The decision was taken last week by the cabinet. It effectively means the Natural Gas Public Company (Defa) is now not only the sole lawful importer and distributor of natural gas on the island, as it was until now, but also the sole entity permitted to supply the fuel.
Although Defa is a company registered under private law, it is owned by the state. Its sole shareholder is the ministry of energy.
Defa’s lockdown on the market would squeeze out other players who would like to supply the island with natural gas.
In theory, private suppliers could still sell their gas directly to Defa, who would then sell it on to consumers.
But according to daily Politis, this too is doubtful. That is because under the cabinet decision, and given the market was declared an emerging one, the energy regulator has been granted an exemption from a relevant law that obliges it to accept and examine applications from companies wanting to secure a supply permit.
The upshot is that the regulator is now not required to even review applications from companies such as Greece’s Energean, who is offering to pipe natural gas to Cyprus from its Israeli offshore leases – and reportedly at a competitive price.
Energean had entered into letters of intent to develop the pipeline project with Vitol subsidiary VTTI Cyprus, operator of the
Vasilikos terminal, and to supply gas to private electricity producer PEC Powerenergy Cyprus. Another licensed independent power producer, a company by the name of Lyssarea, is also said to have expressed an interest in buying Energean’s gas.
In addition, Paramount Energy Corporation Ltd, owned by Cypriot businessman Akis Ellinas, has applied for a permit to build a 105-megawatt power plant running on conventional fuel.
Meantime, the government is running two separate tenders for the import of liquefied natural gas (LNG) for the purposes of electricity generation.
The state has settled on the liquefied form of the fuel – which automatically excludes companies like Energean.
Energy analyst Charles Ellinas has previously said that Defa’s plan to import LNG will prove to be costly.
“By the time gas arrives at the EAC not only will it have to pay for the cost of imported LNG, but also for the recovery of the cost to build and operate the necessary installations – Floating Storage Regasification Unit, gas storage and regasification, jetty, port facilities – and profit.”
Based on World Bank estimates for the price of gas in Europe averaging at $7.50 in the period between 2020 and 2030, the final cost could rise to $11-12/mmbtu.
By comparison, Ellinas calculates that Energean’s offer to deliver gas would cost about $6.50-7.00/mmbtu, leading to a substantial reduction in the price of electricity.
In the meantime, the Employers and Industrialists Federation (OEV) has weighed in on the issue.
Last week OEV met with a delegation of Energean, who presented their proposal to sell gas.

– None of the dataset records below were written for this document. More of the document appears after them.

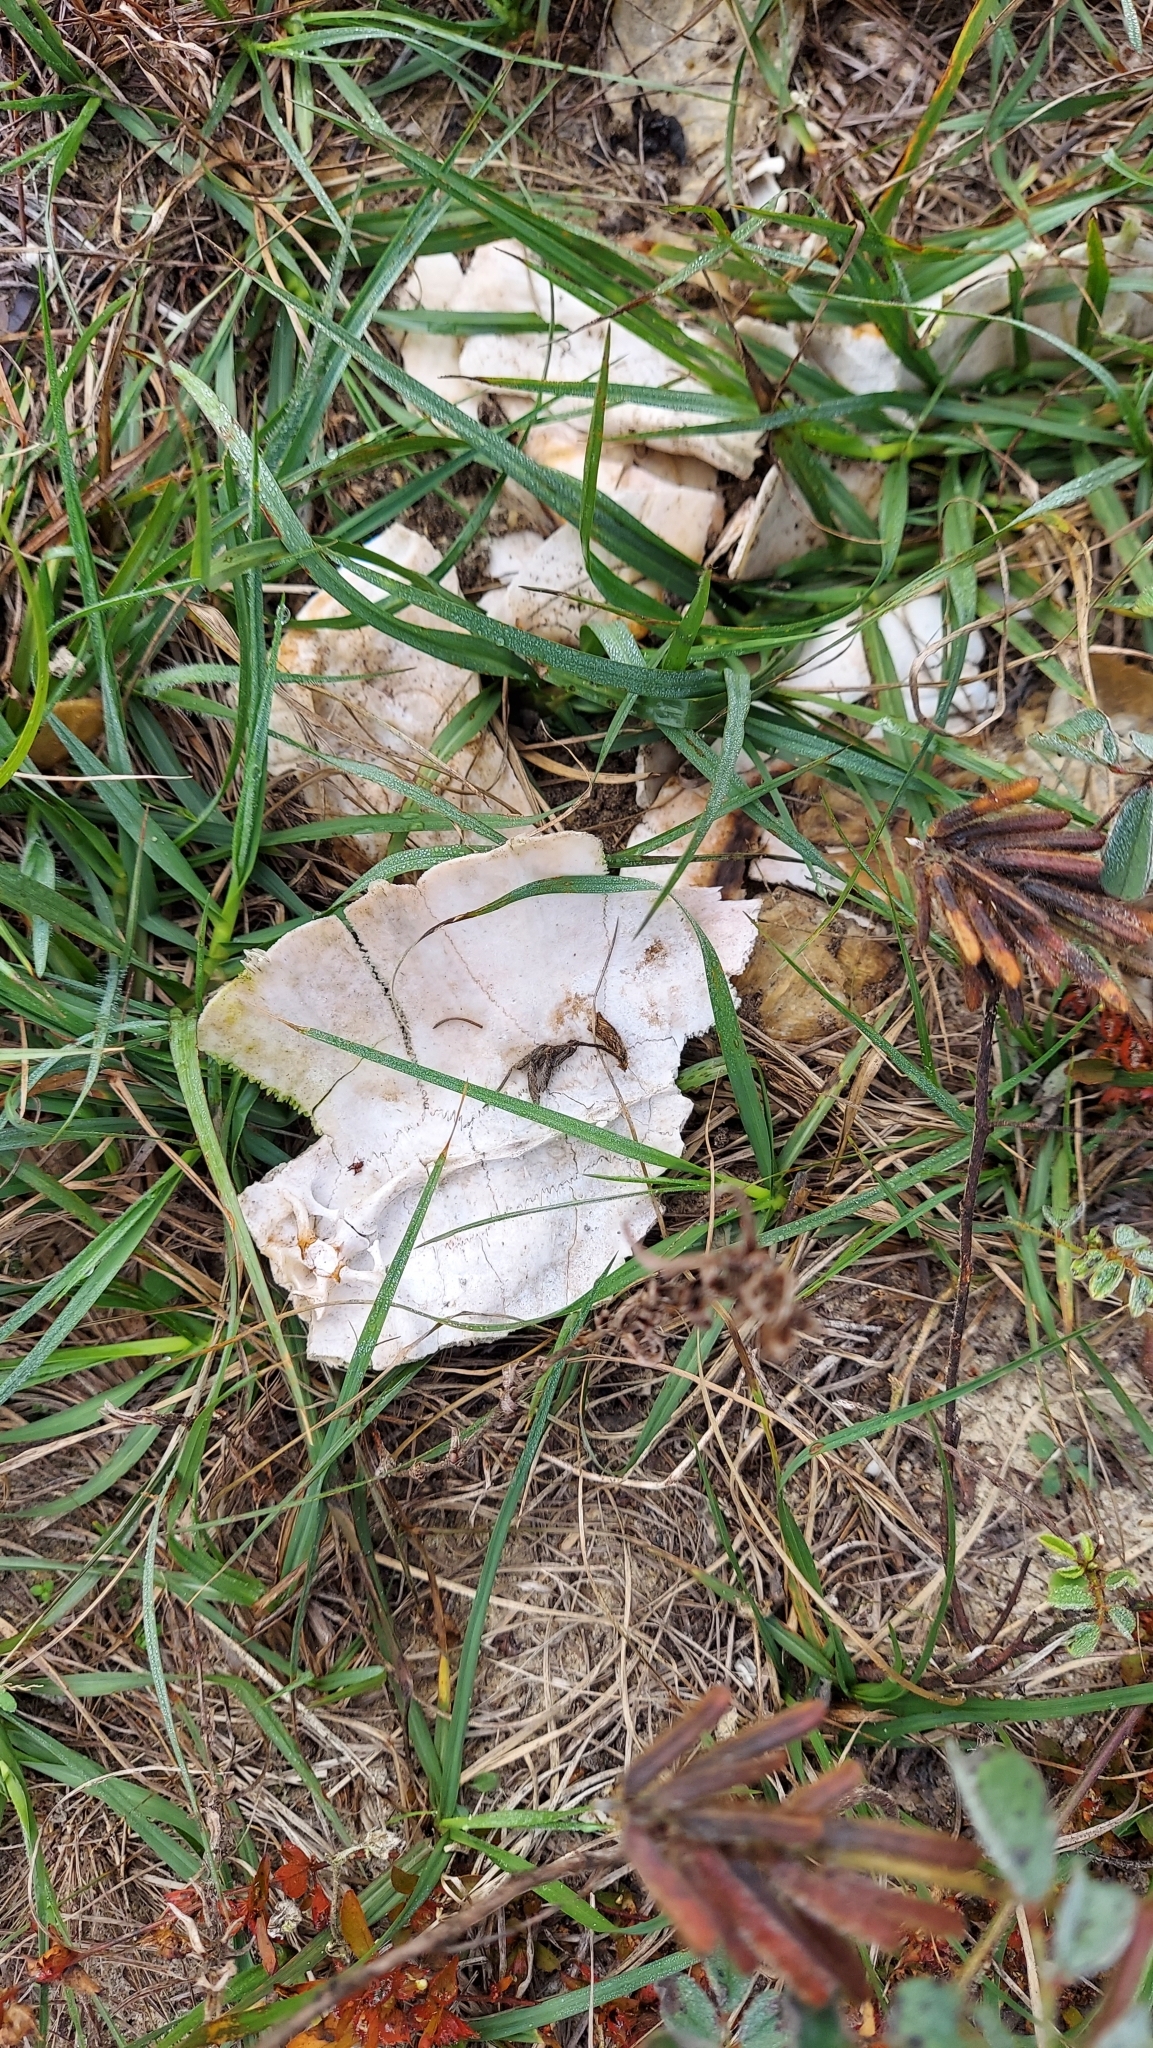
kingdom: Animalia
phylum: Chordata
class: Testudines
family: Testudinidae
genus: Gopherus
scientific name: Gopherus polyphemus
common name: Florida gopher tortoise
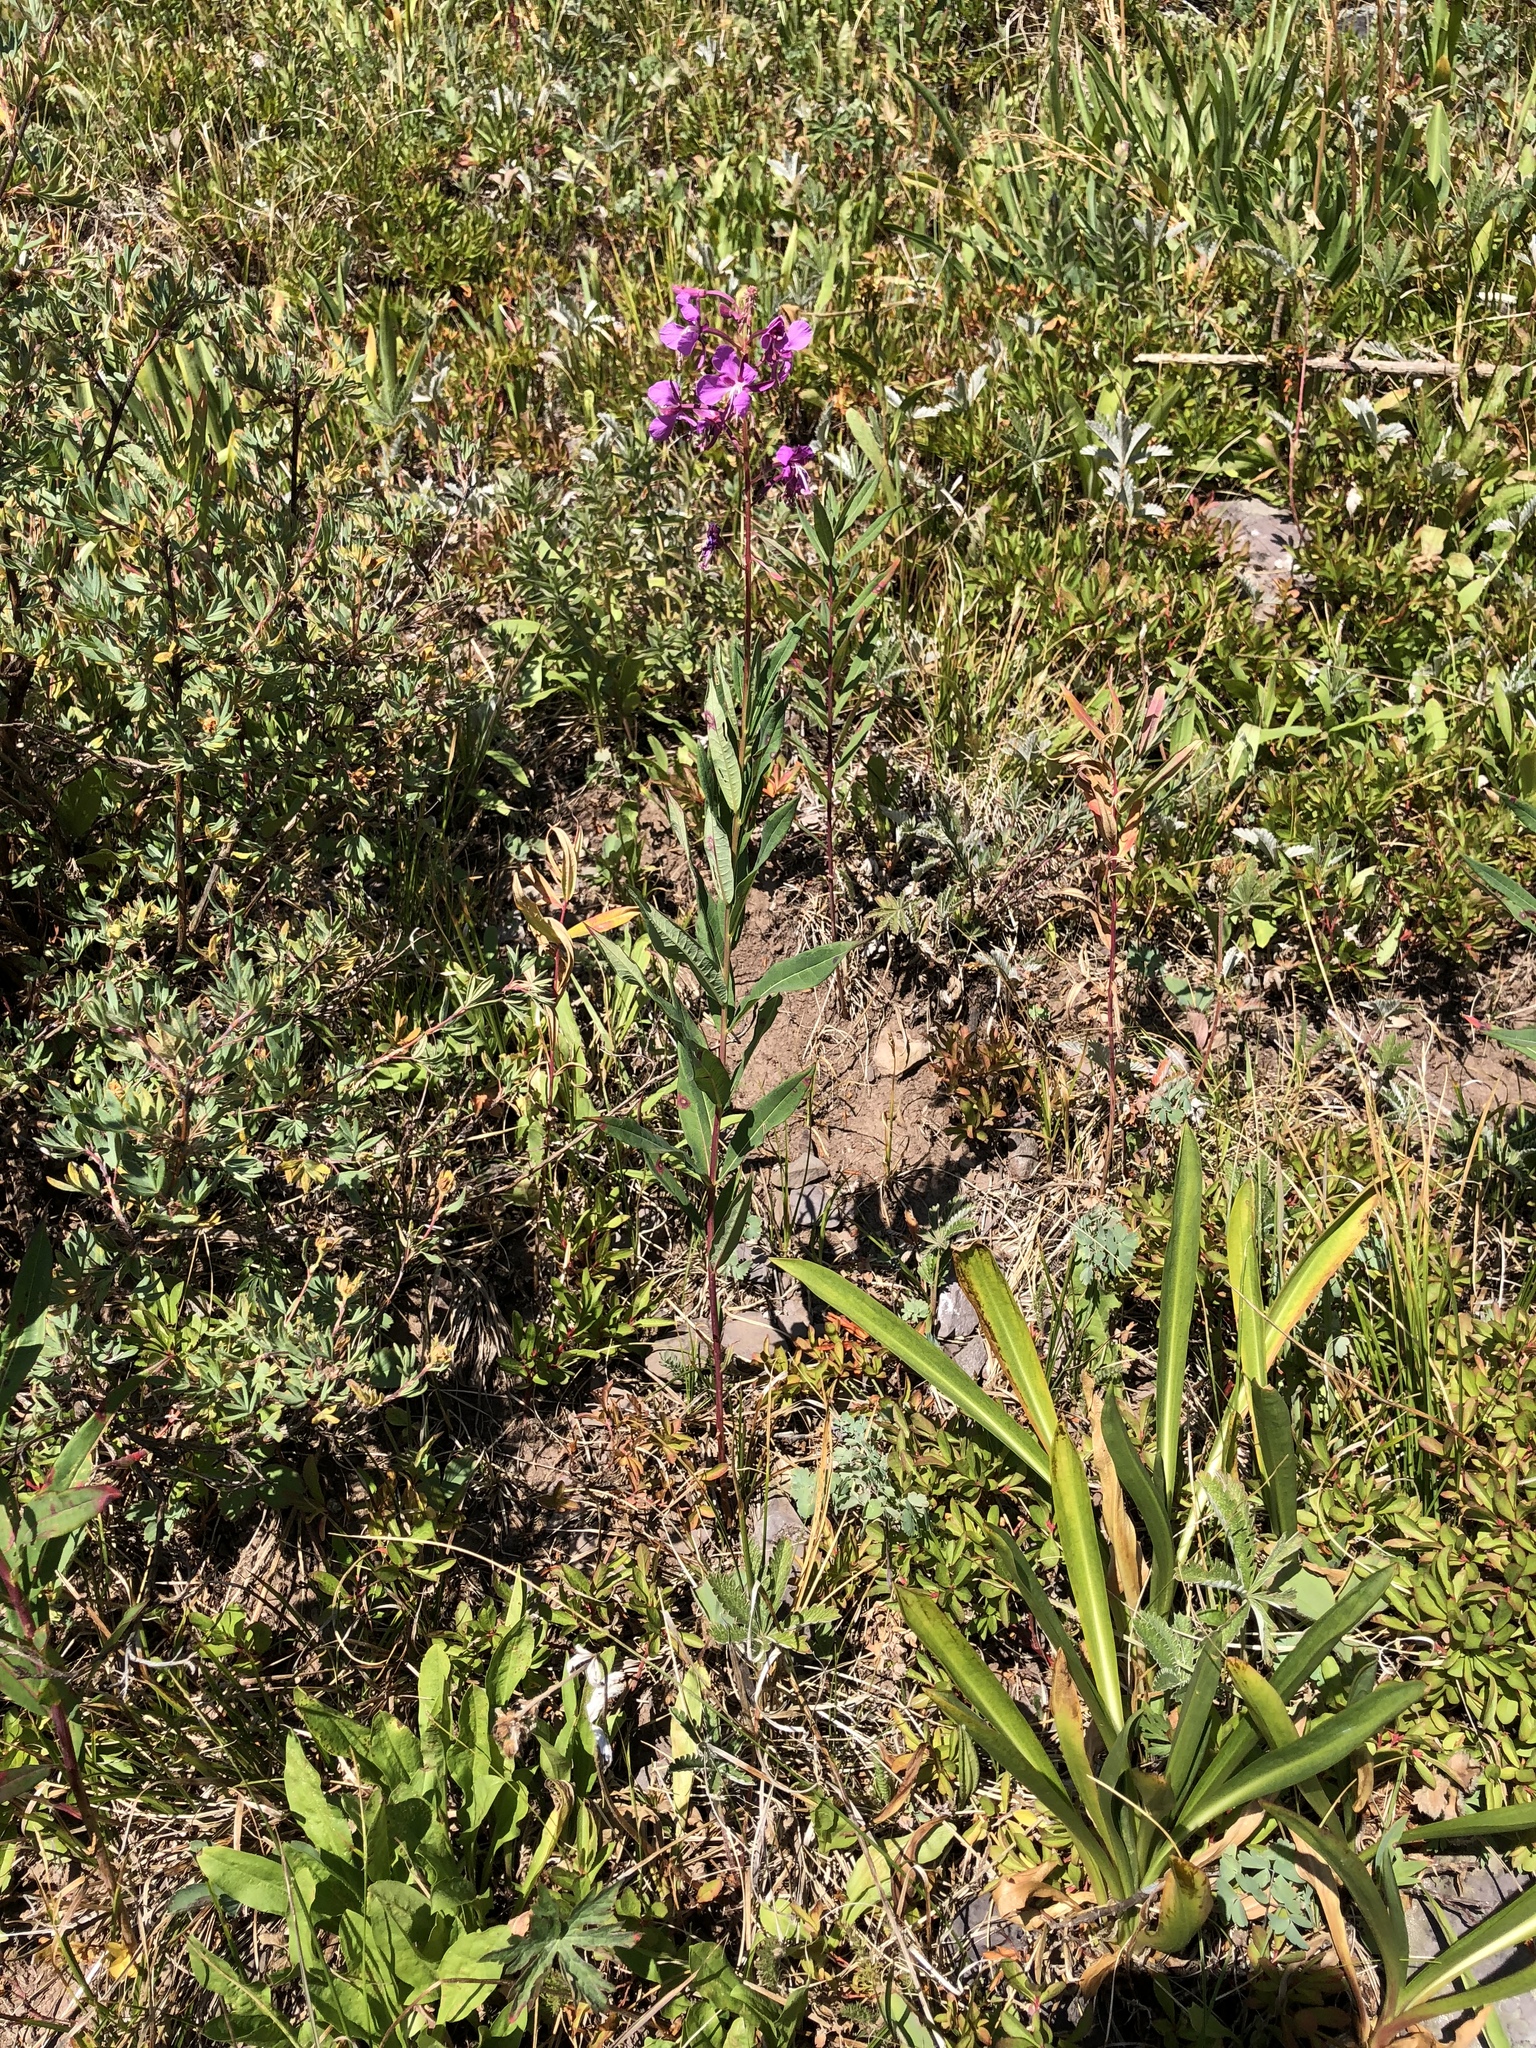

Asked by Politis to comment on his impressions of the company, OEV director Michalis Antoniou described them as “serious professionals who, at first sight, come to us with a very serious proposal.”
Later this week OEV will be meeting with the board of Defa to be briefed on the two LNG tenders underway.
“Our sole criterion is the interest of business and the economy. Crucial decisions are pending on energy,” Antoniou said, alluding to businesses’ concern over the already high operating cost of electricity in Cyprus.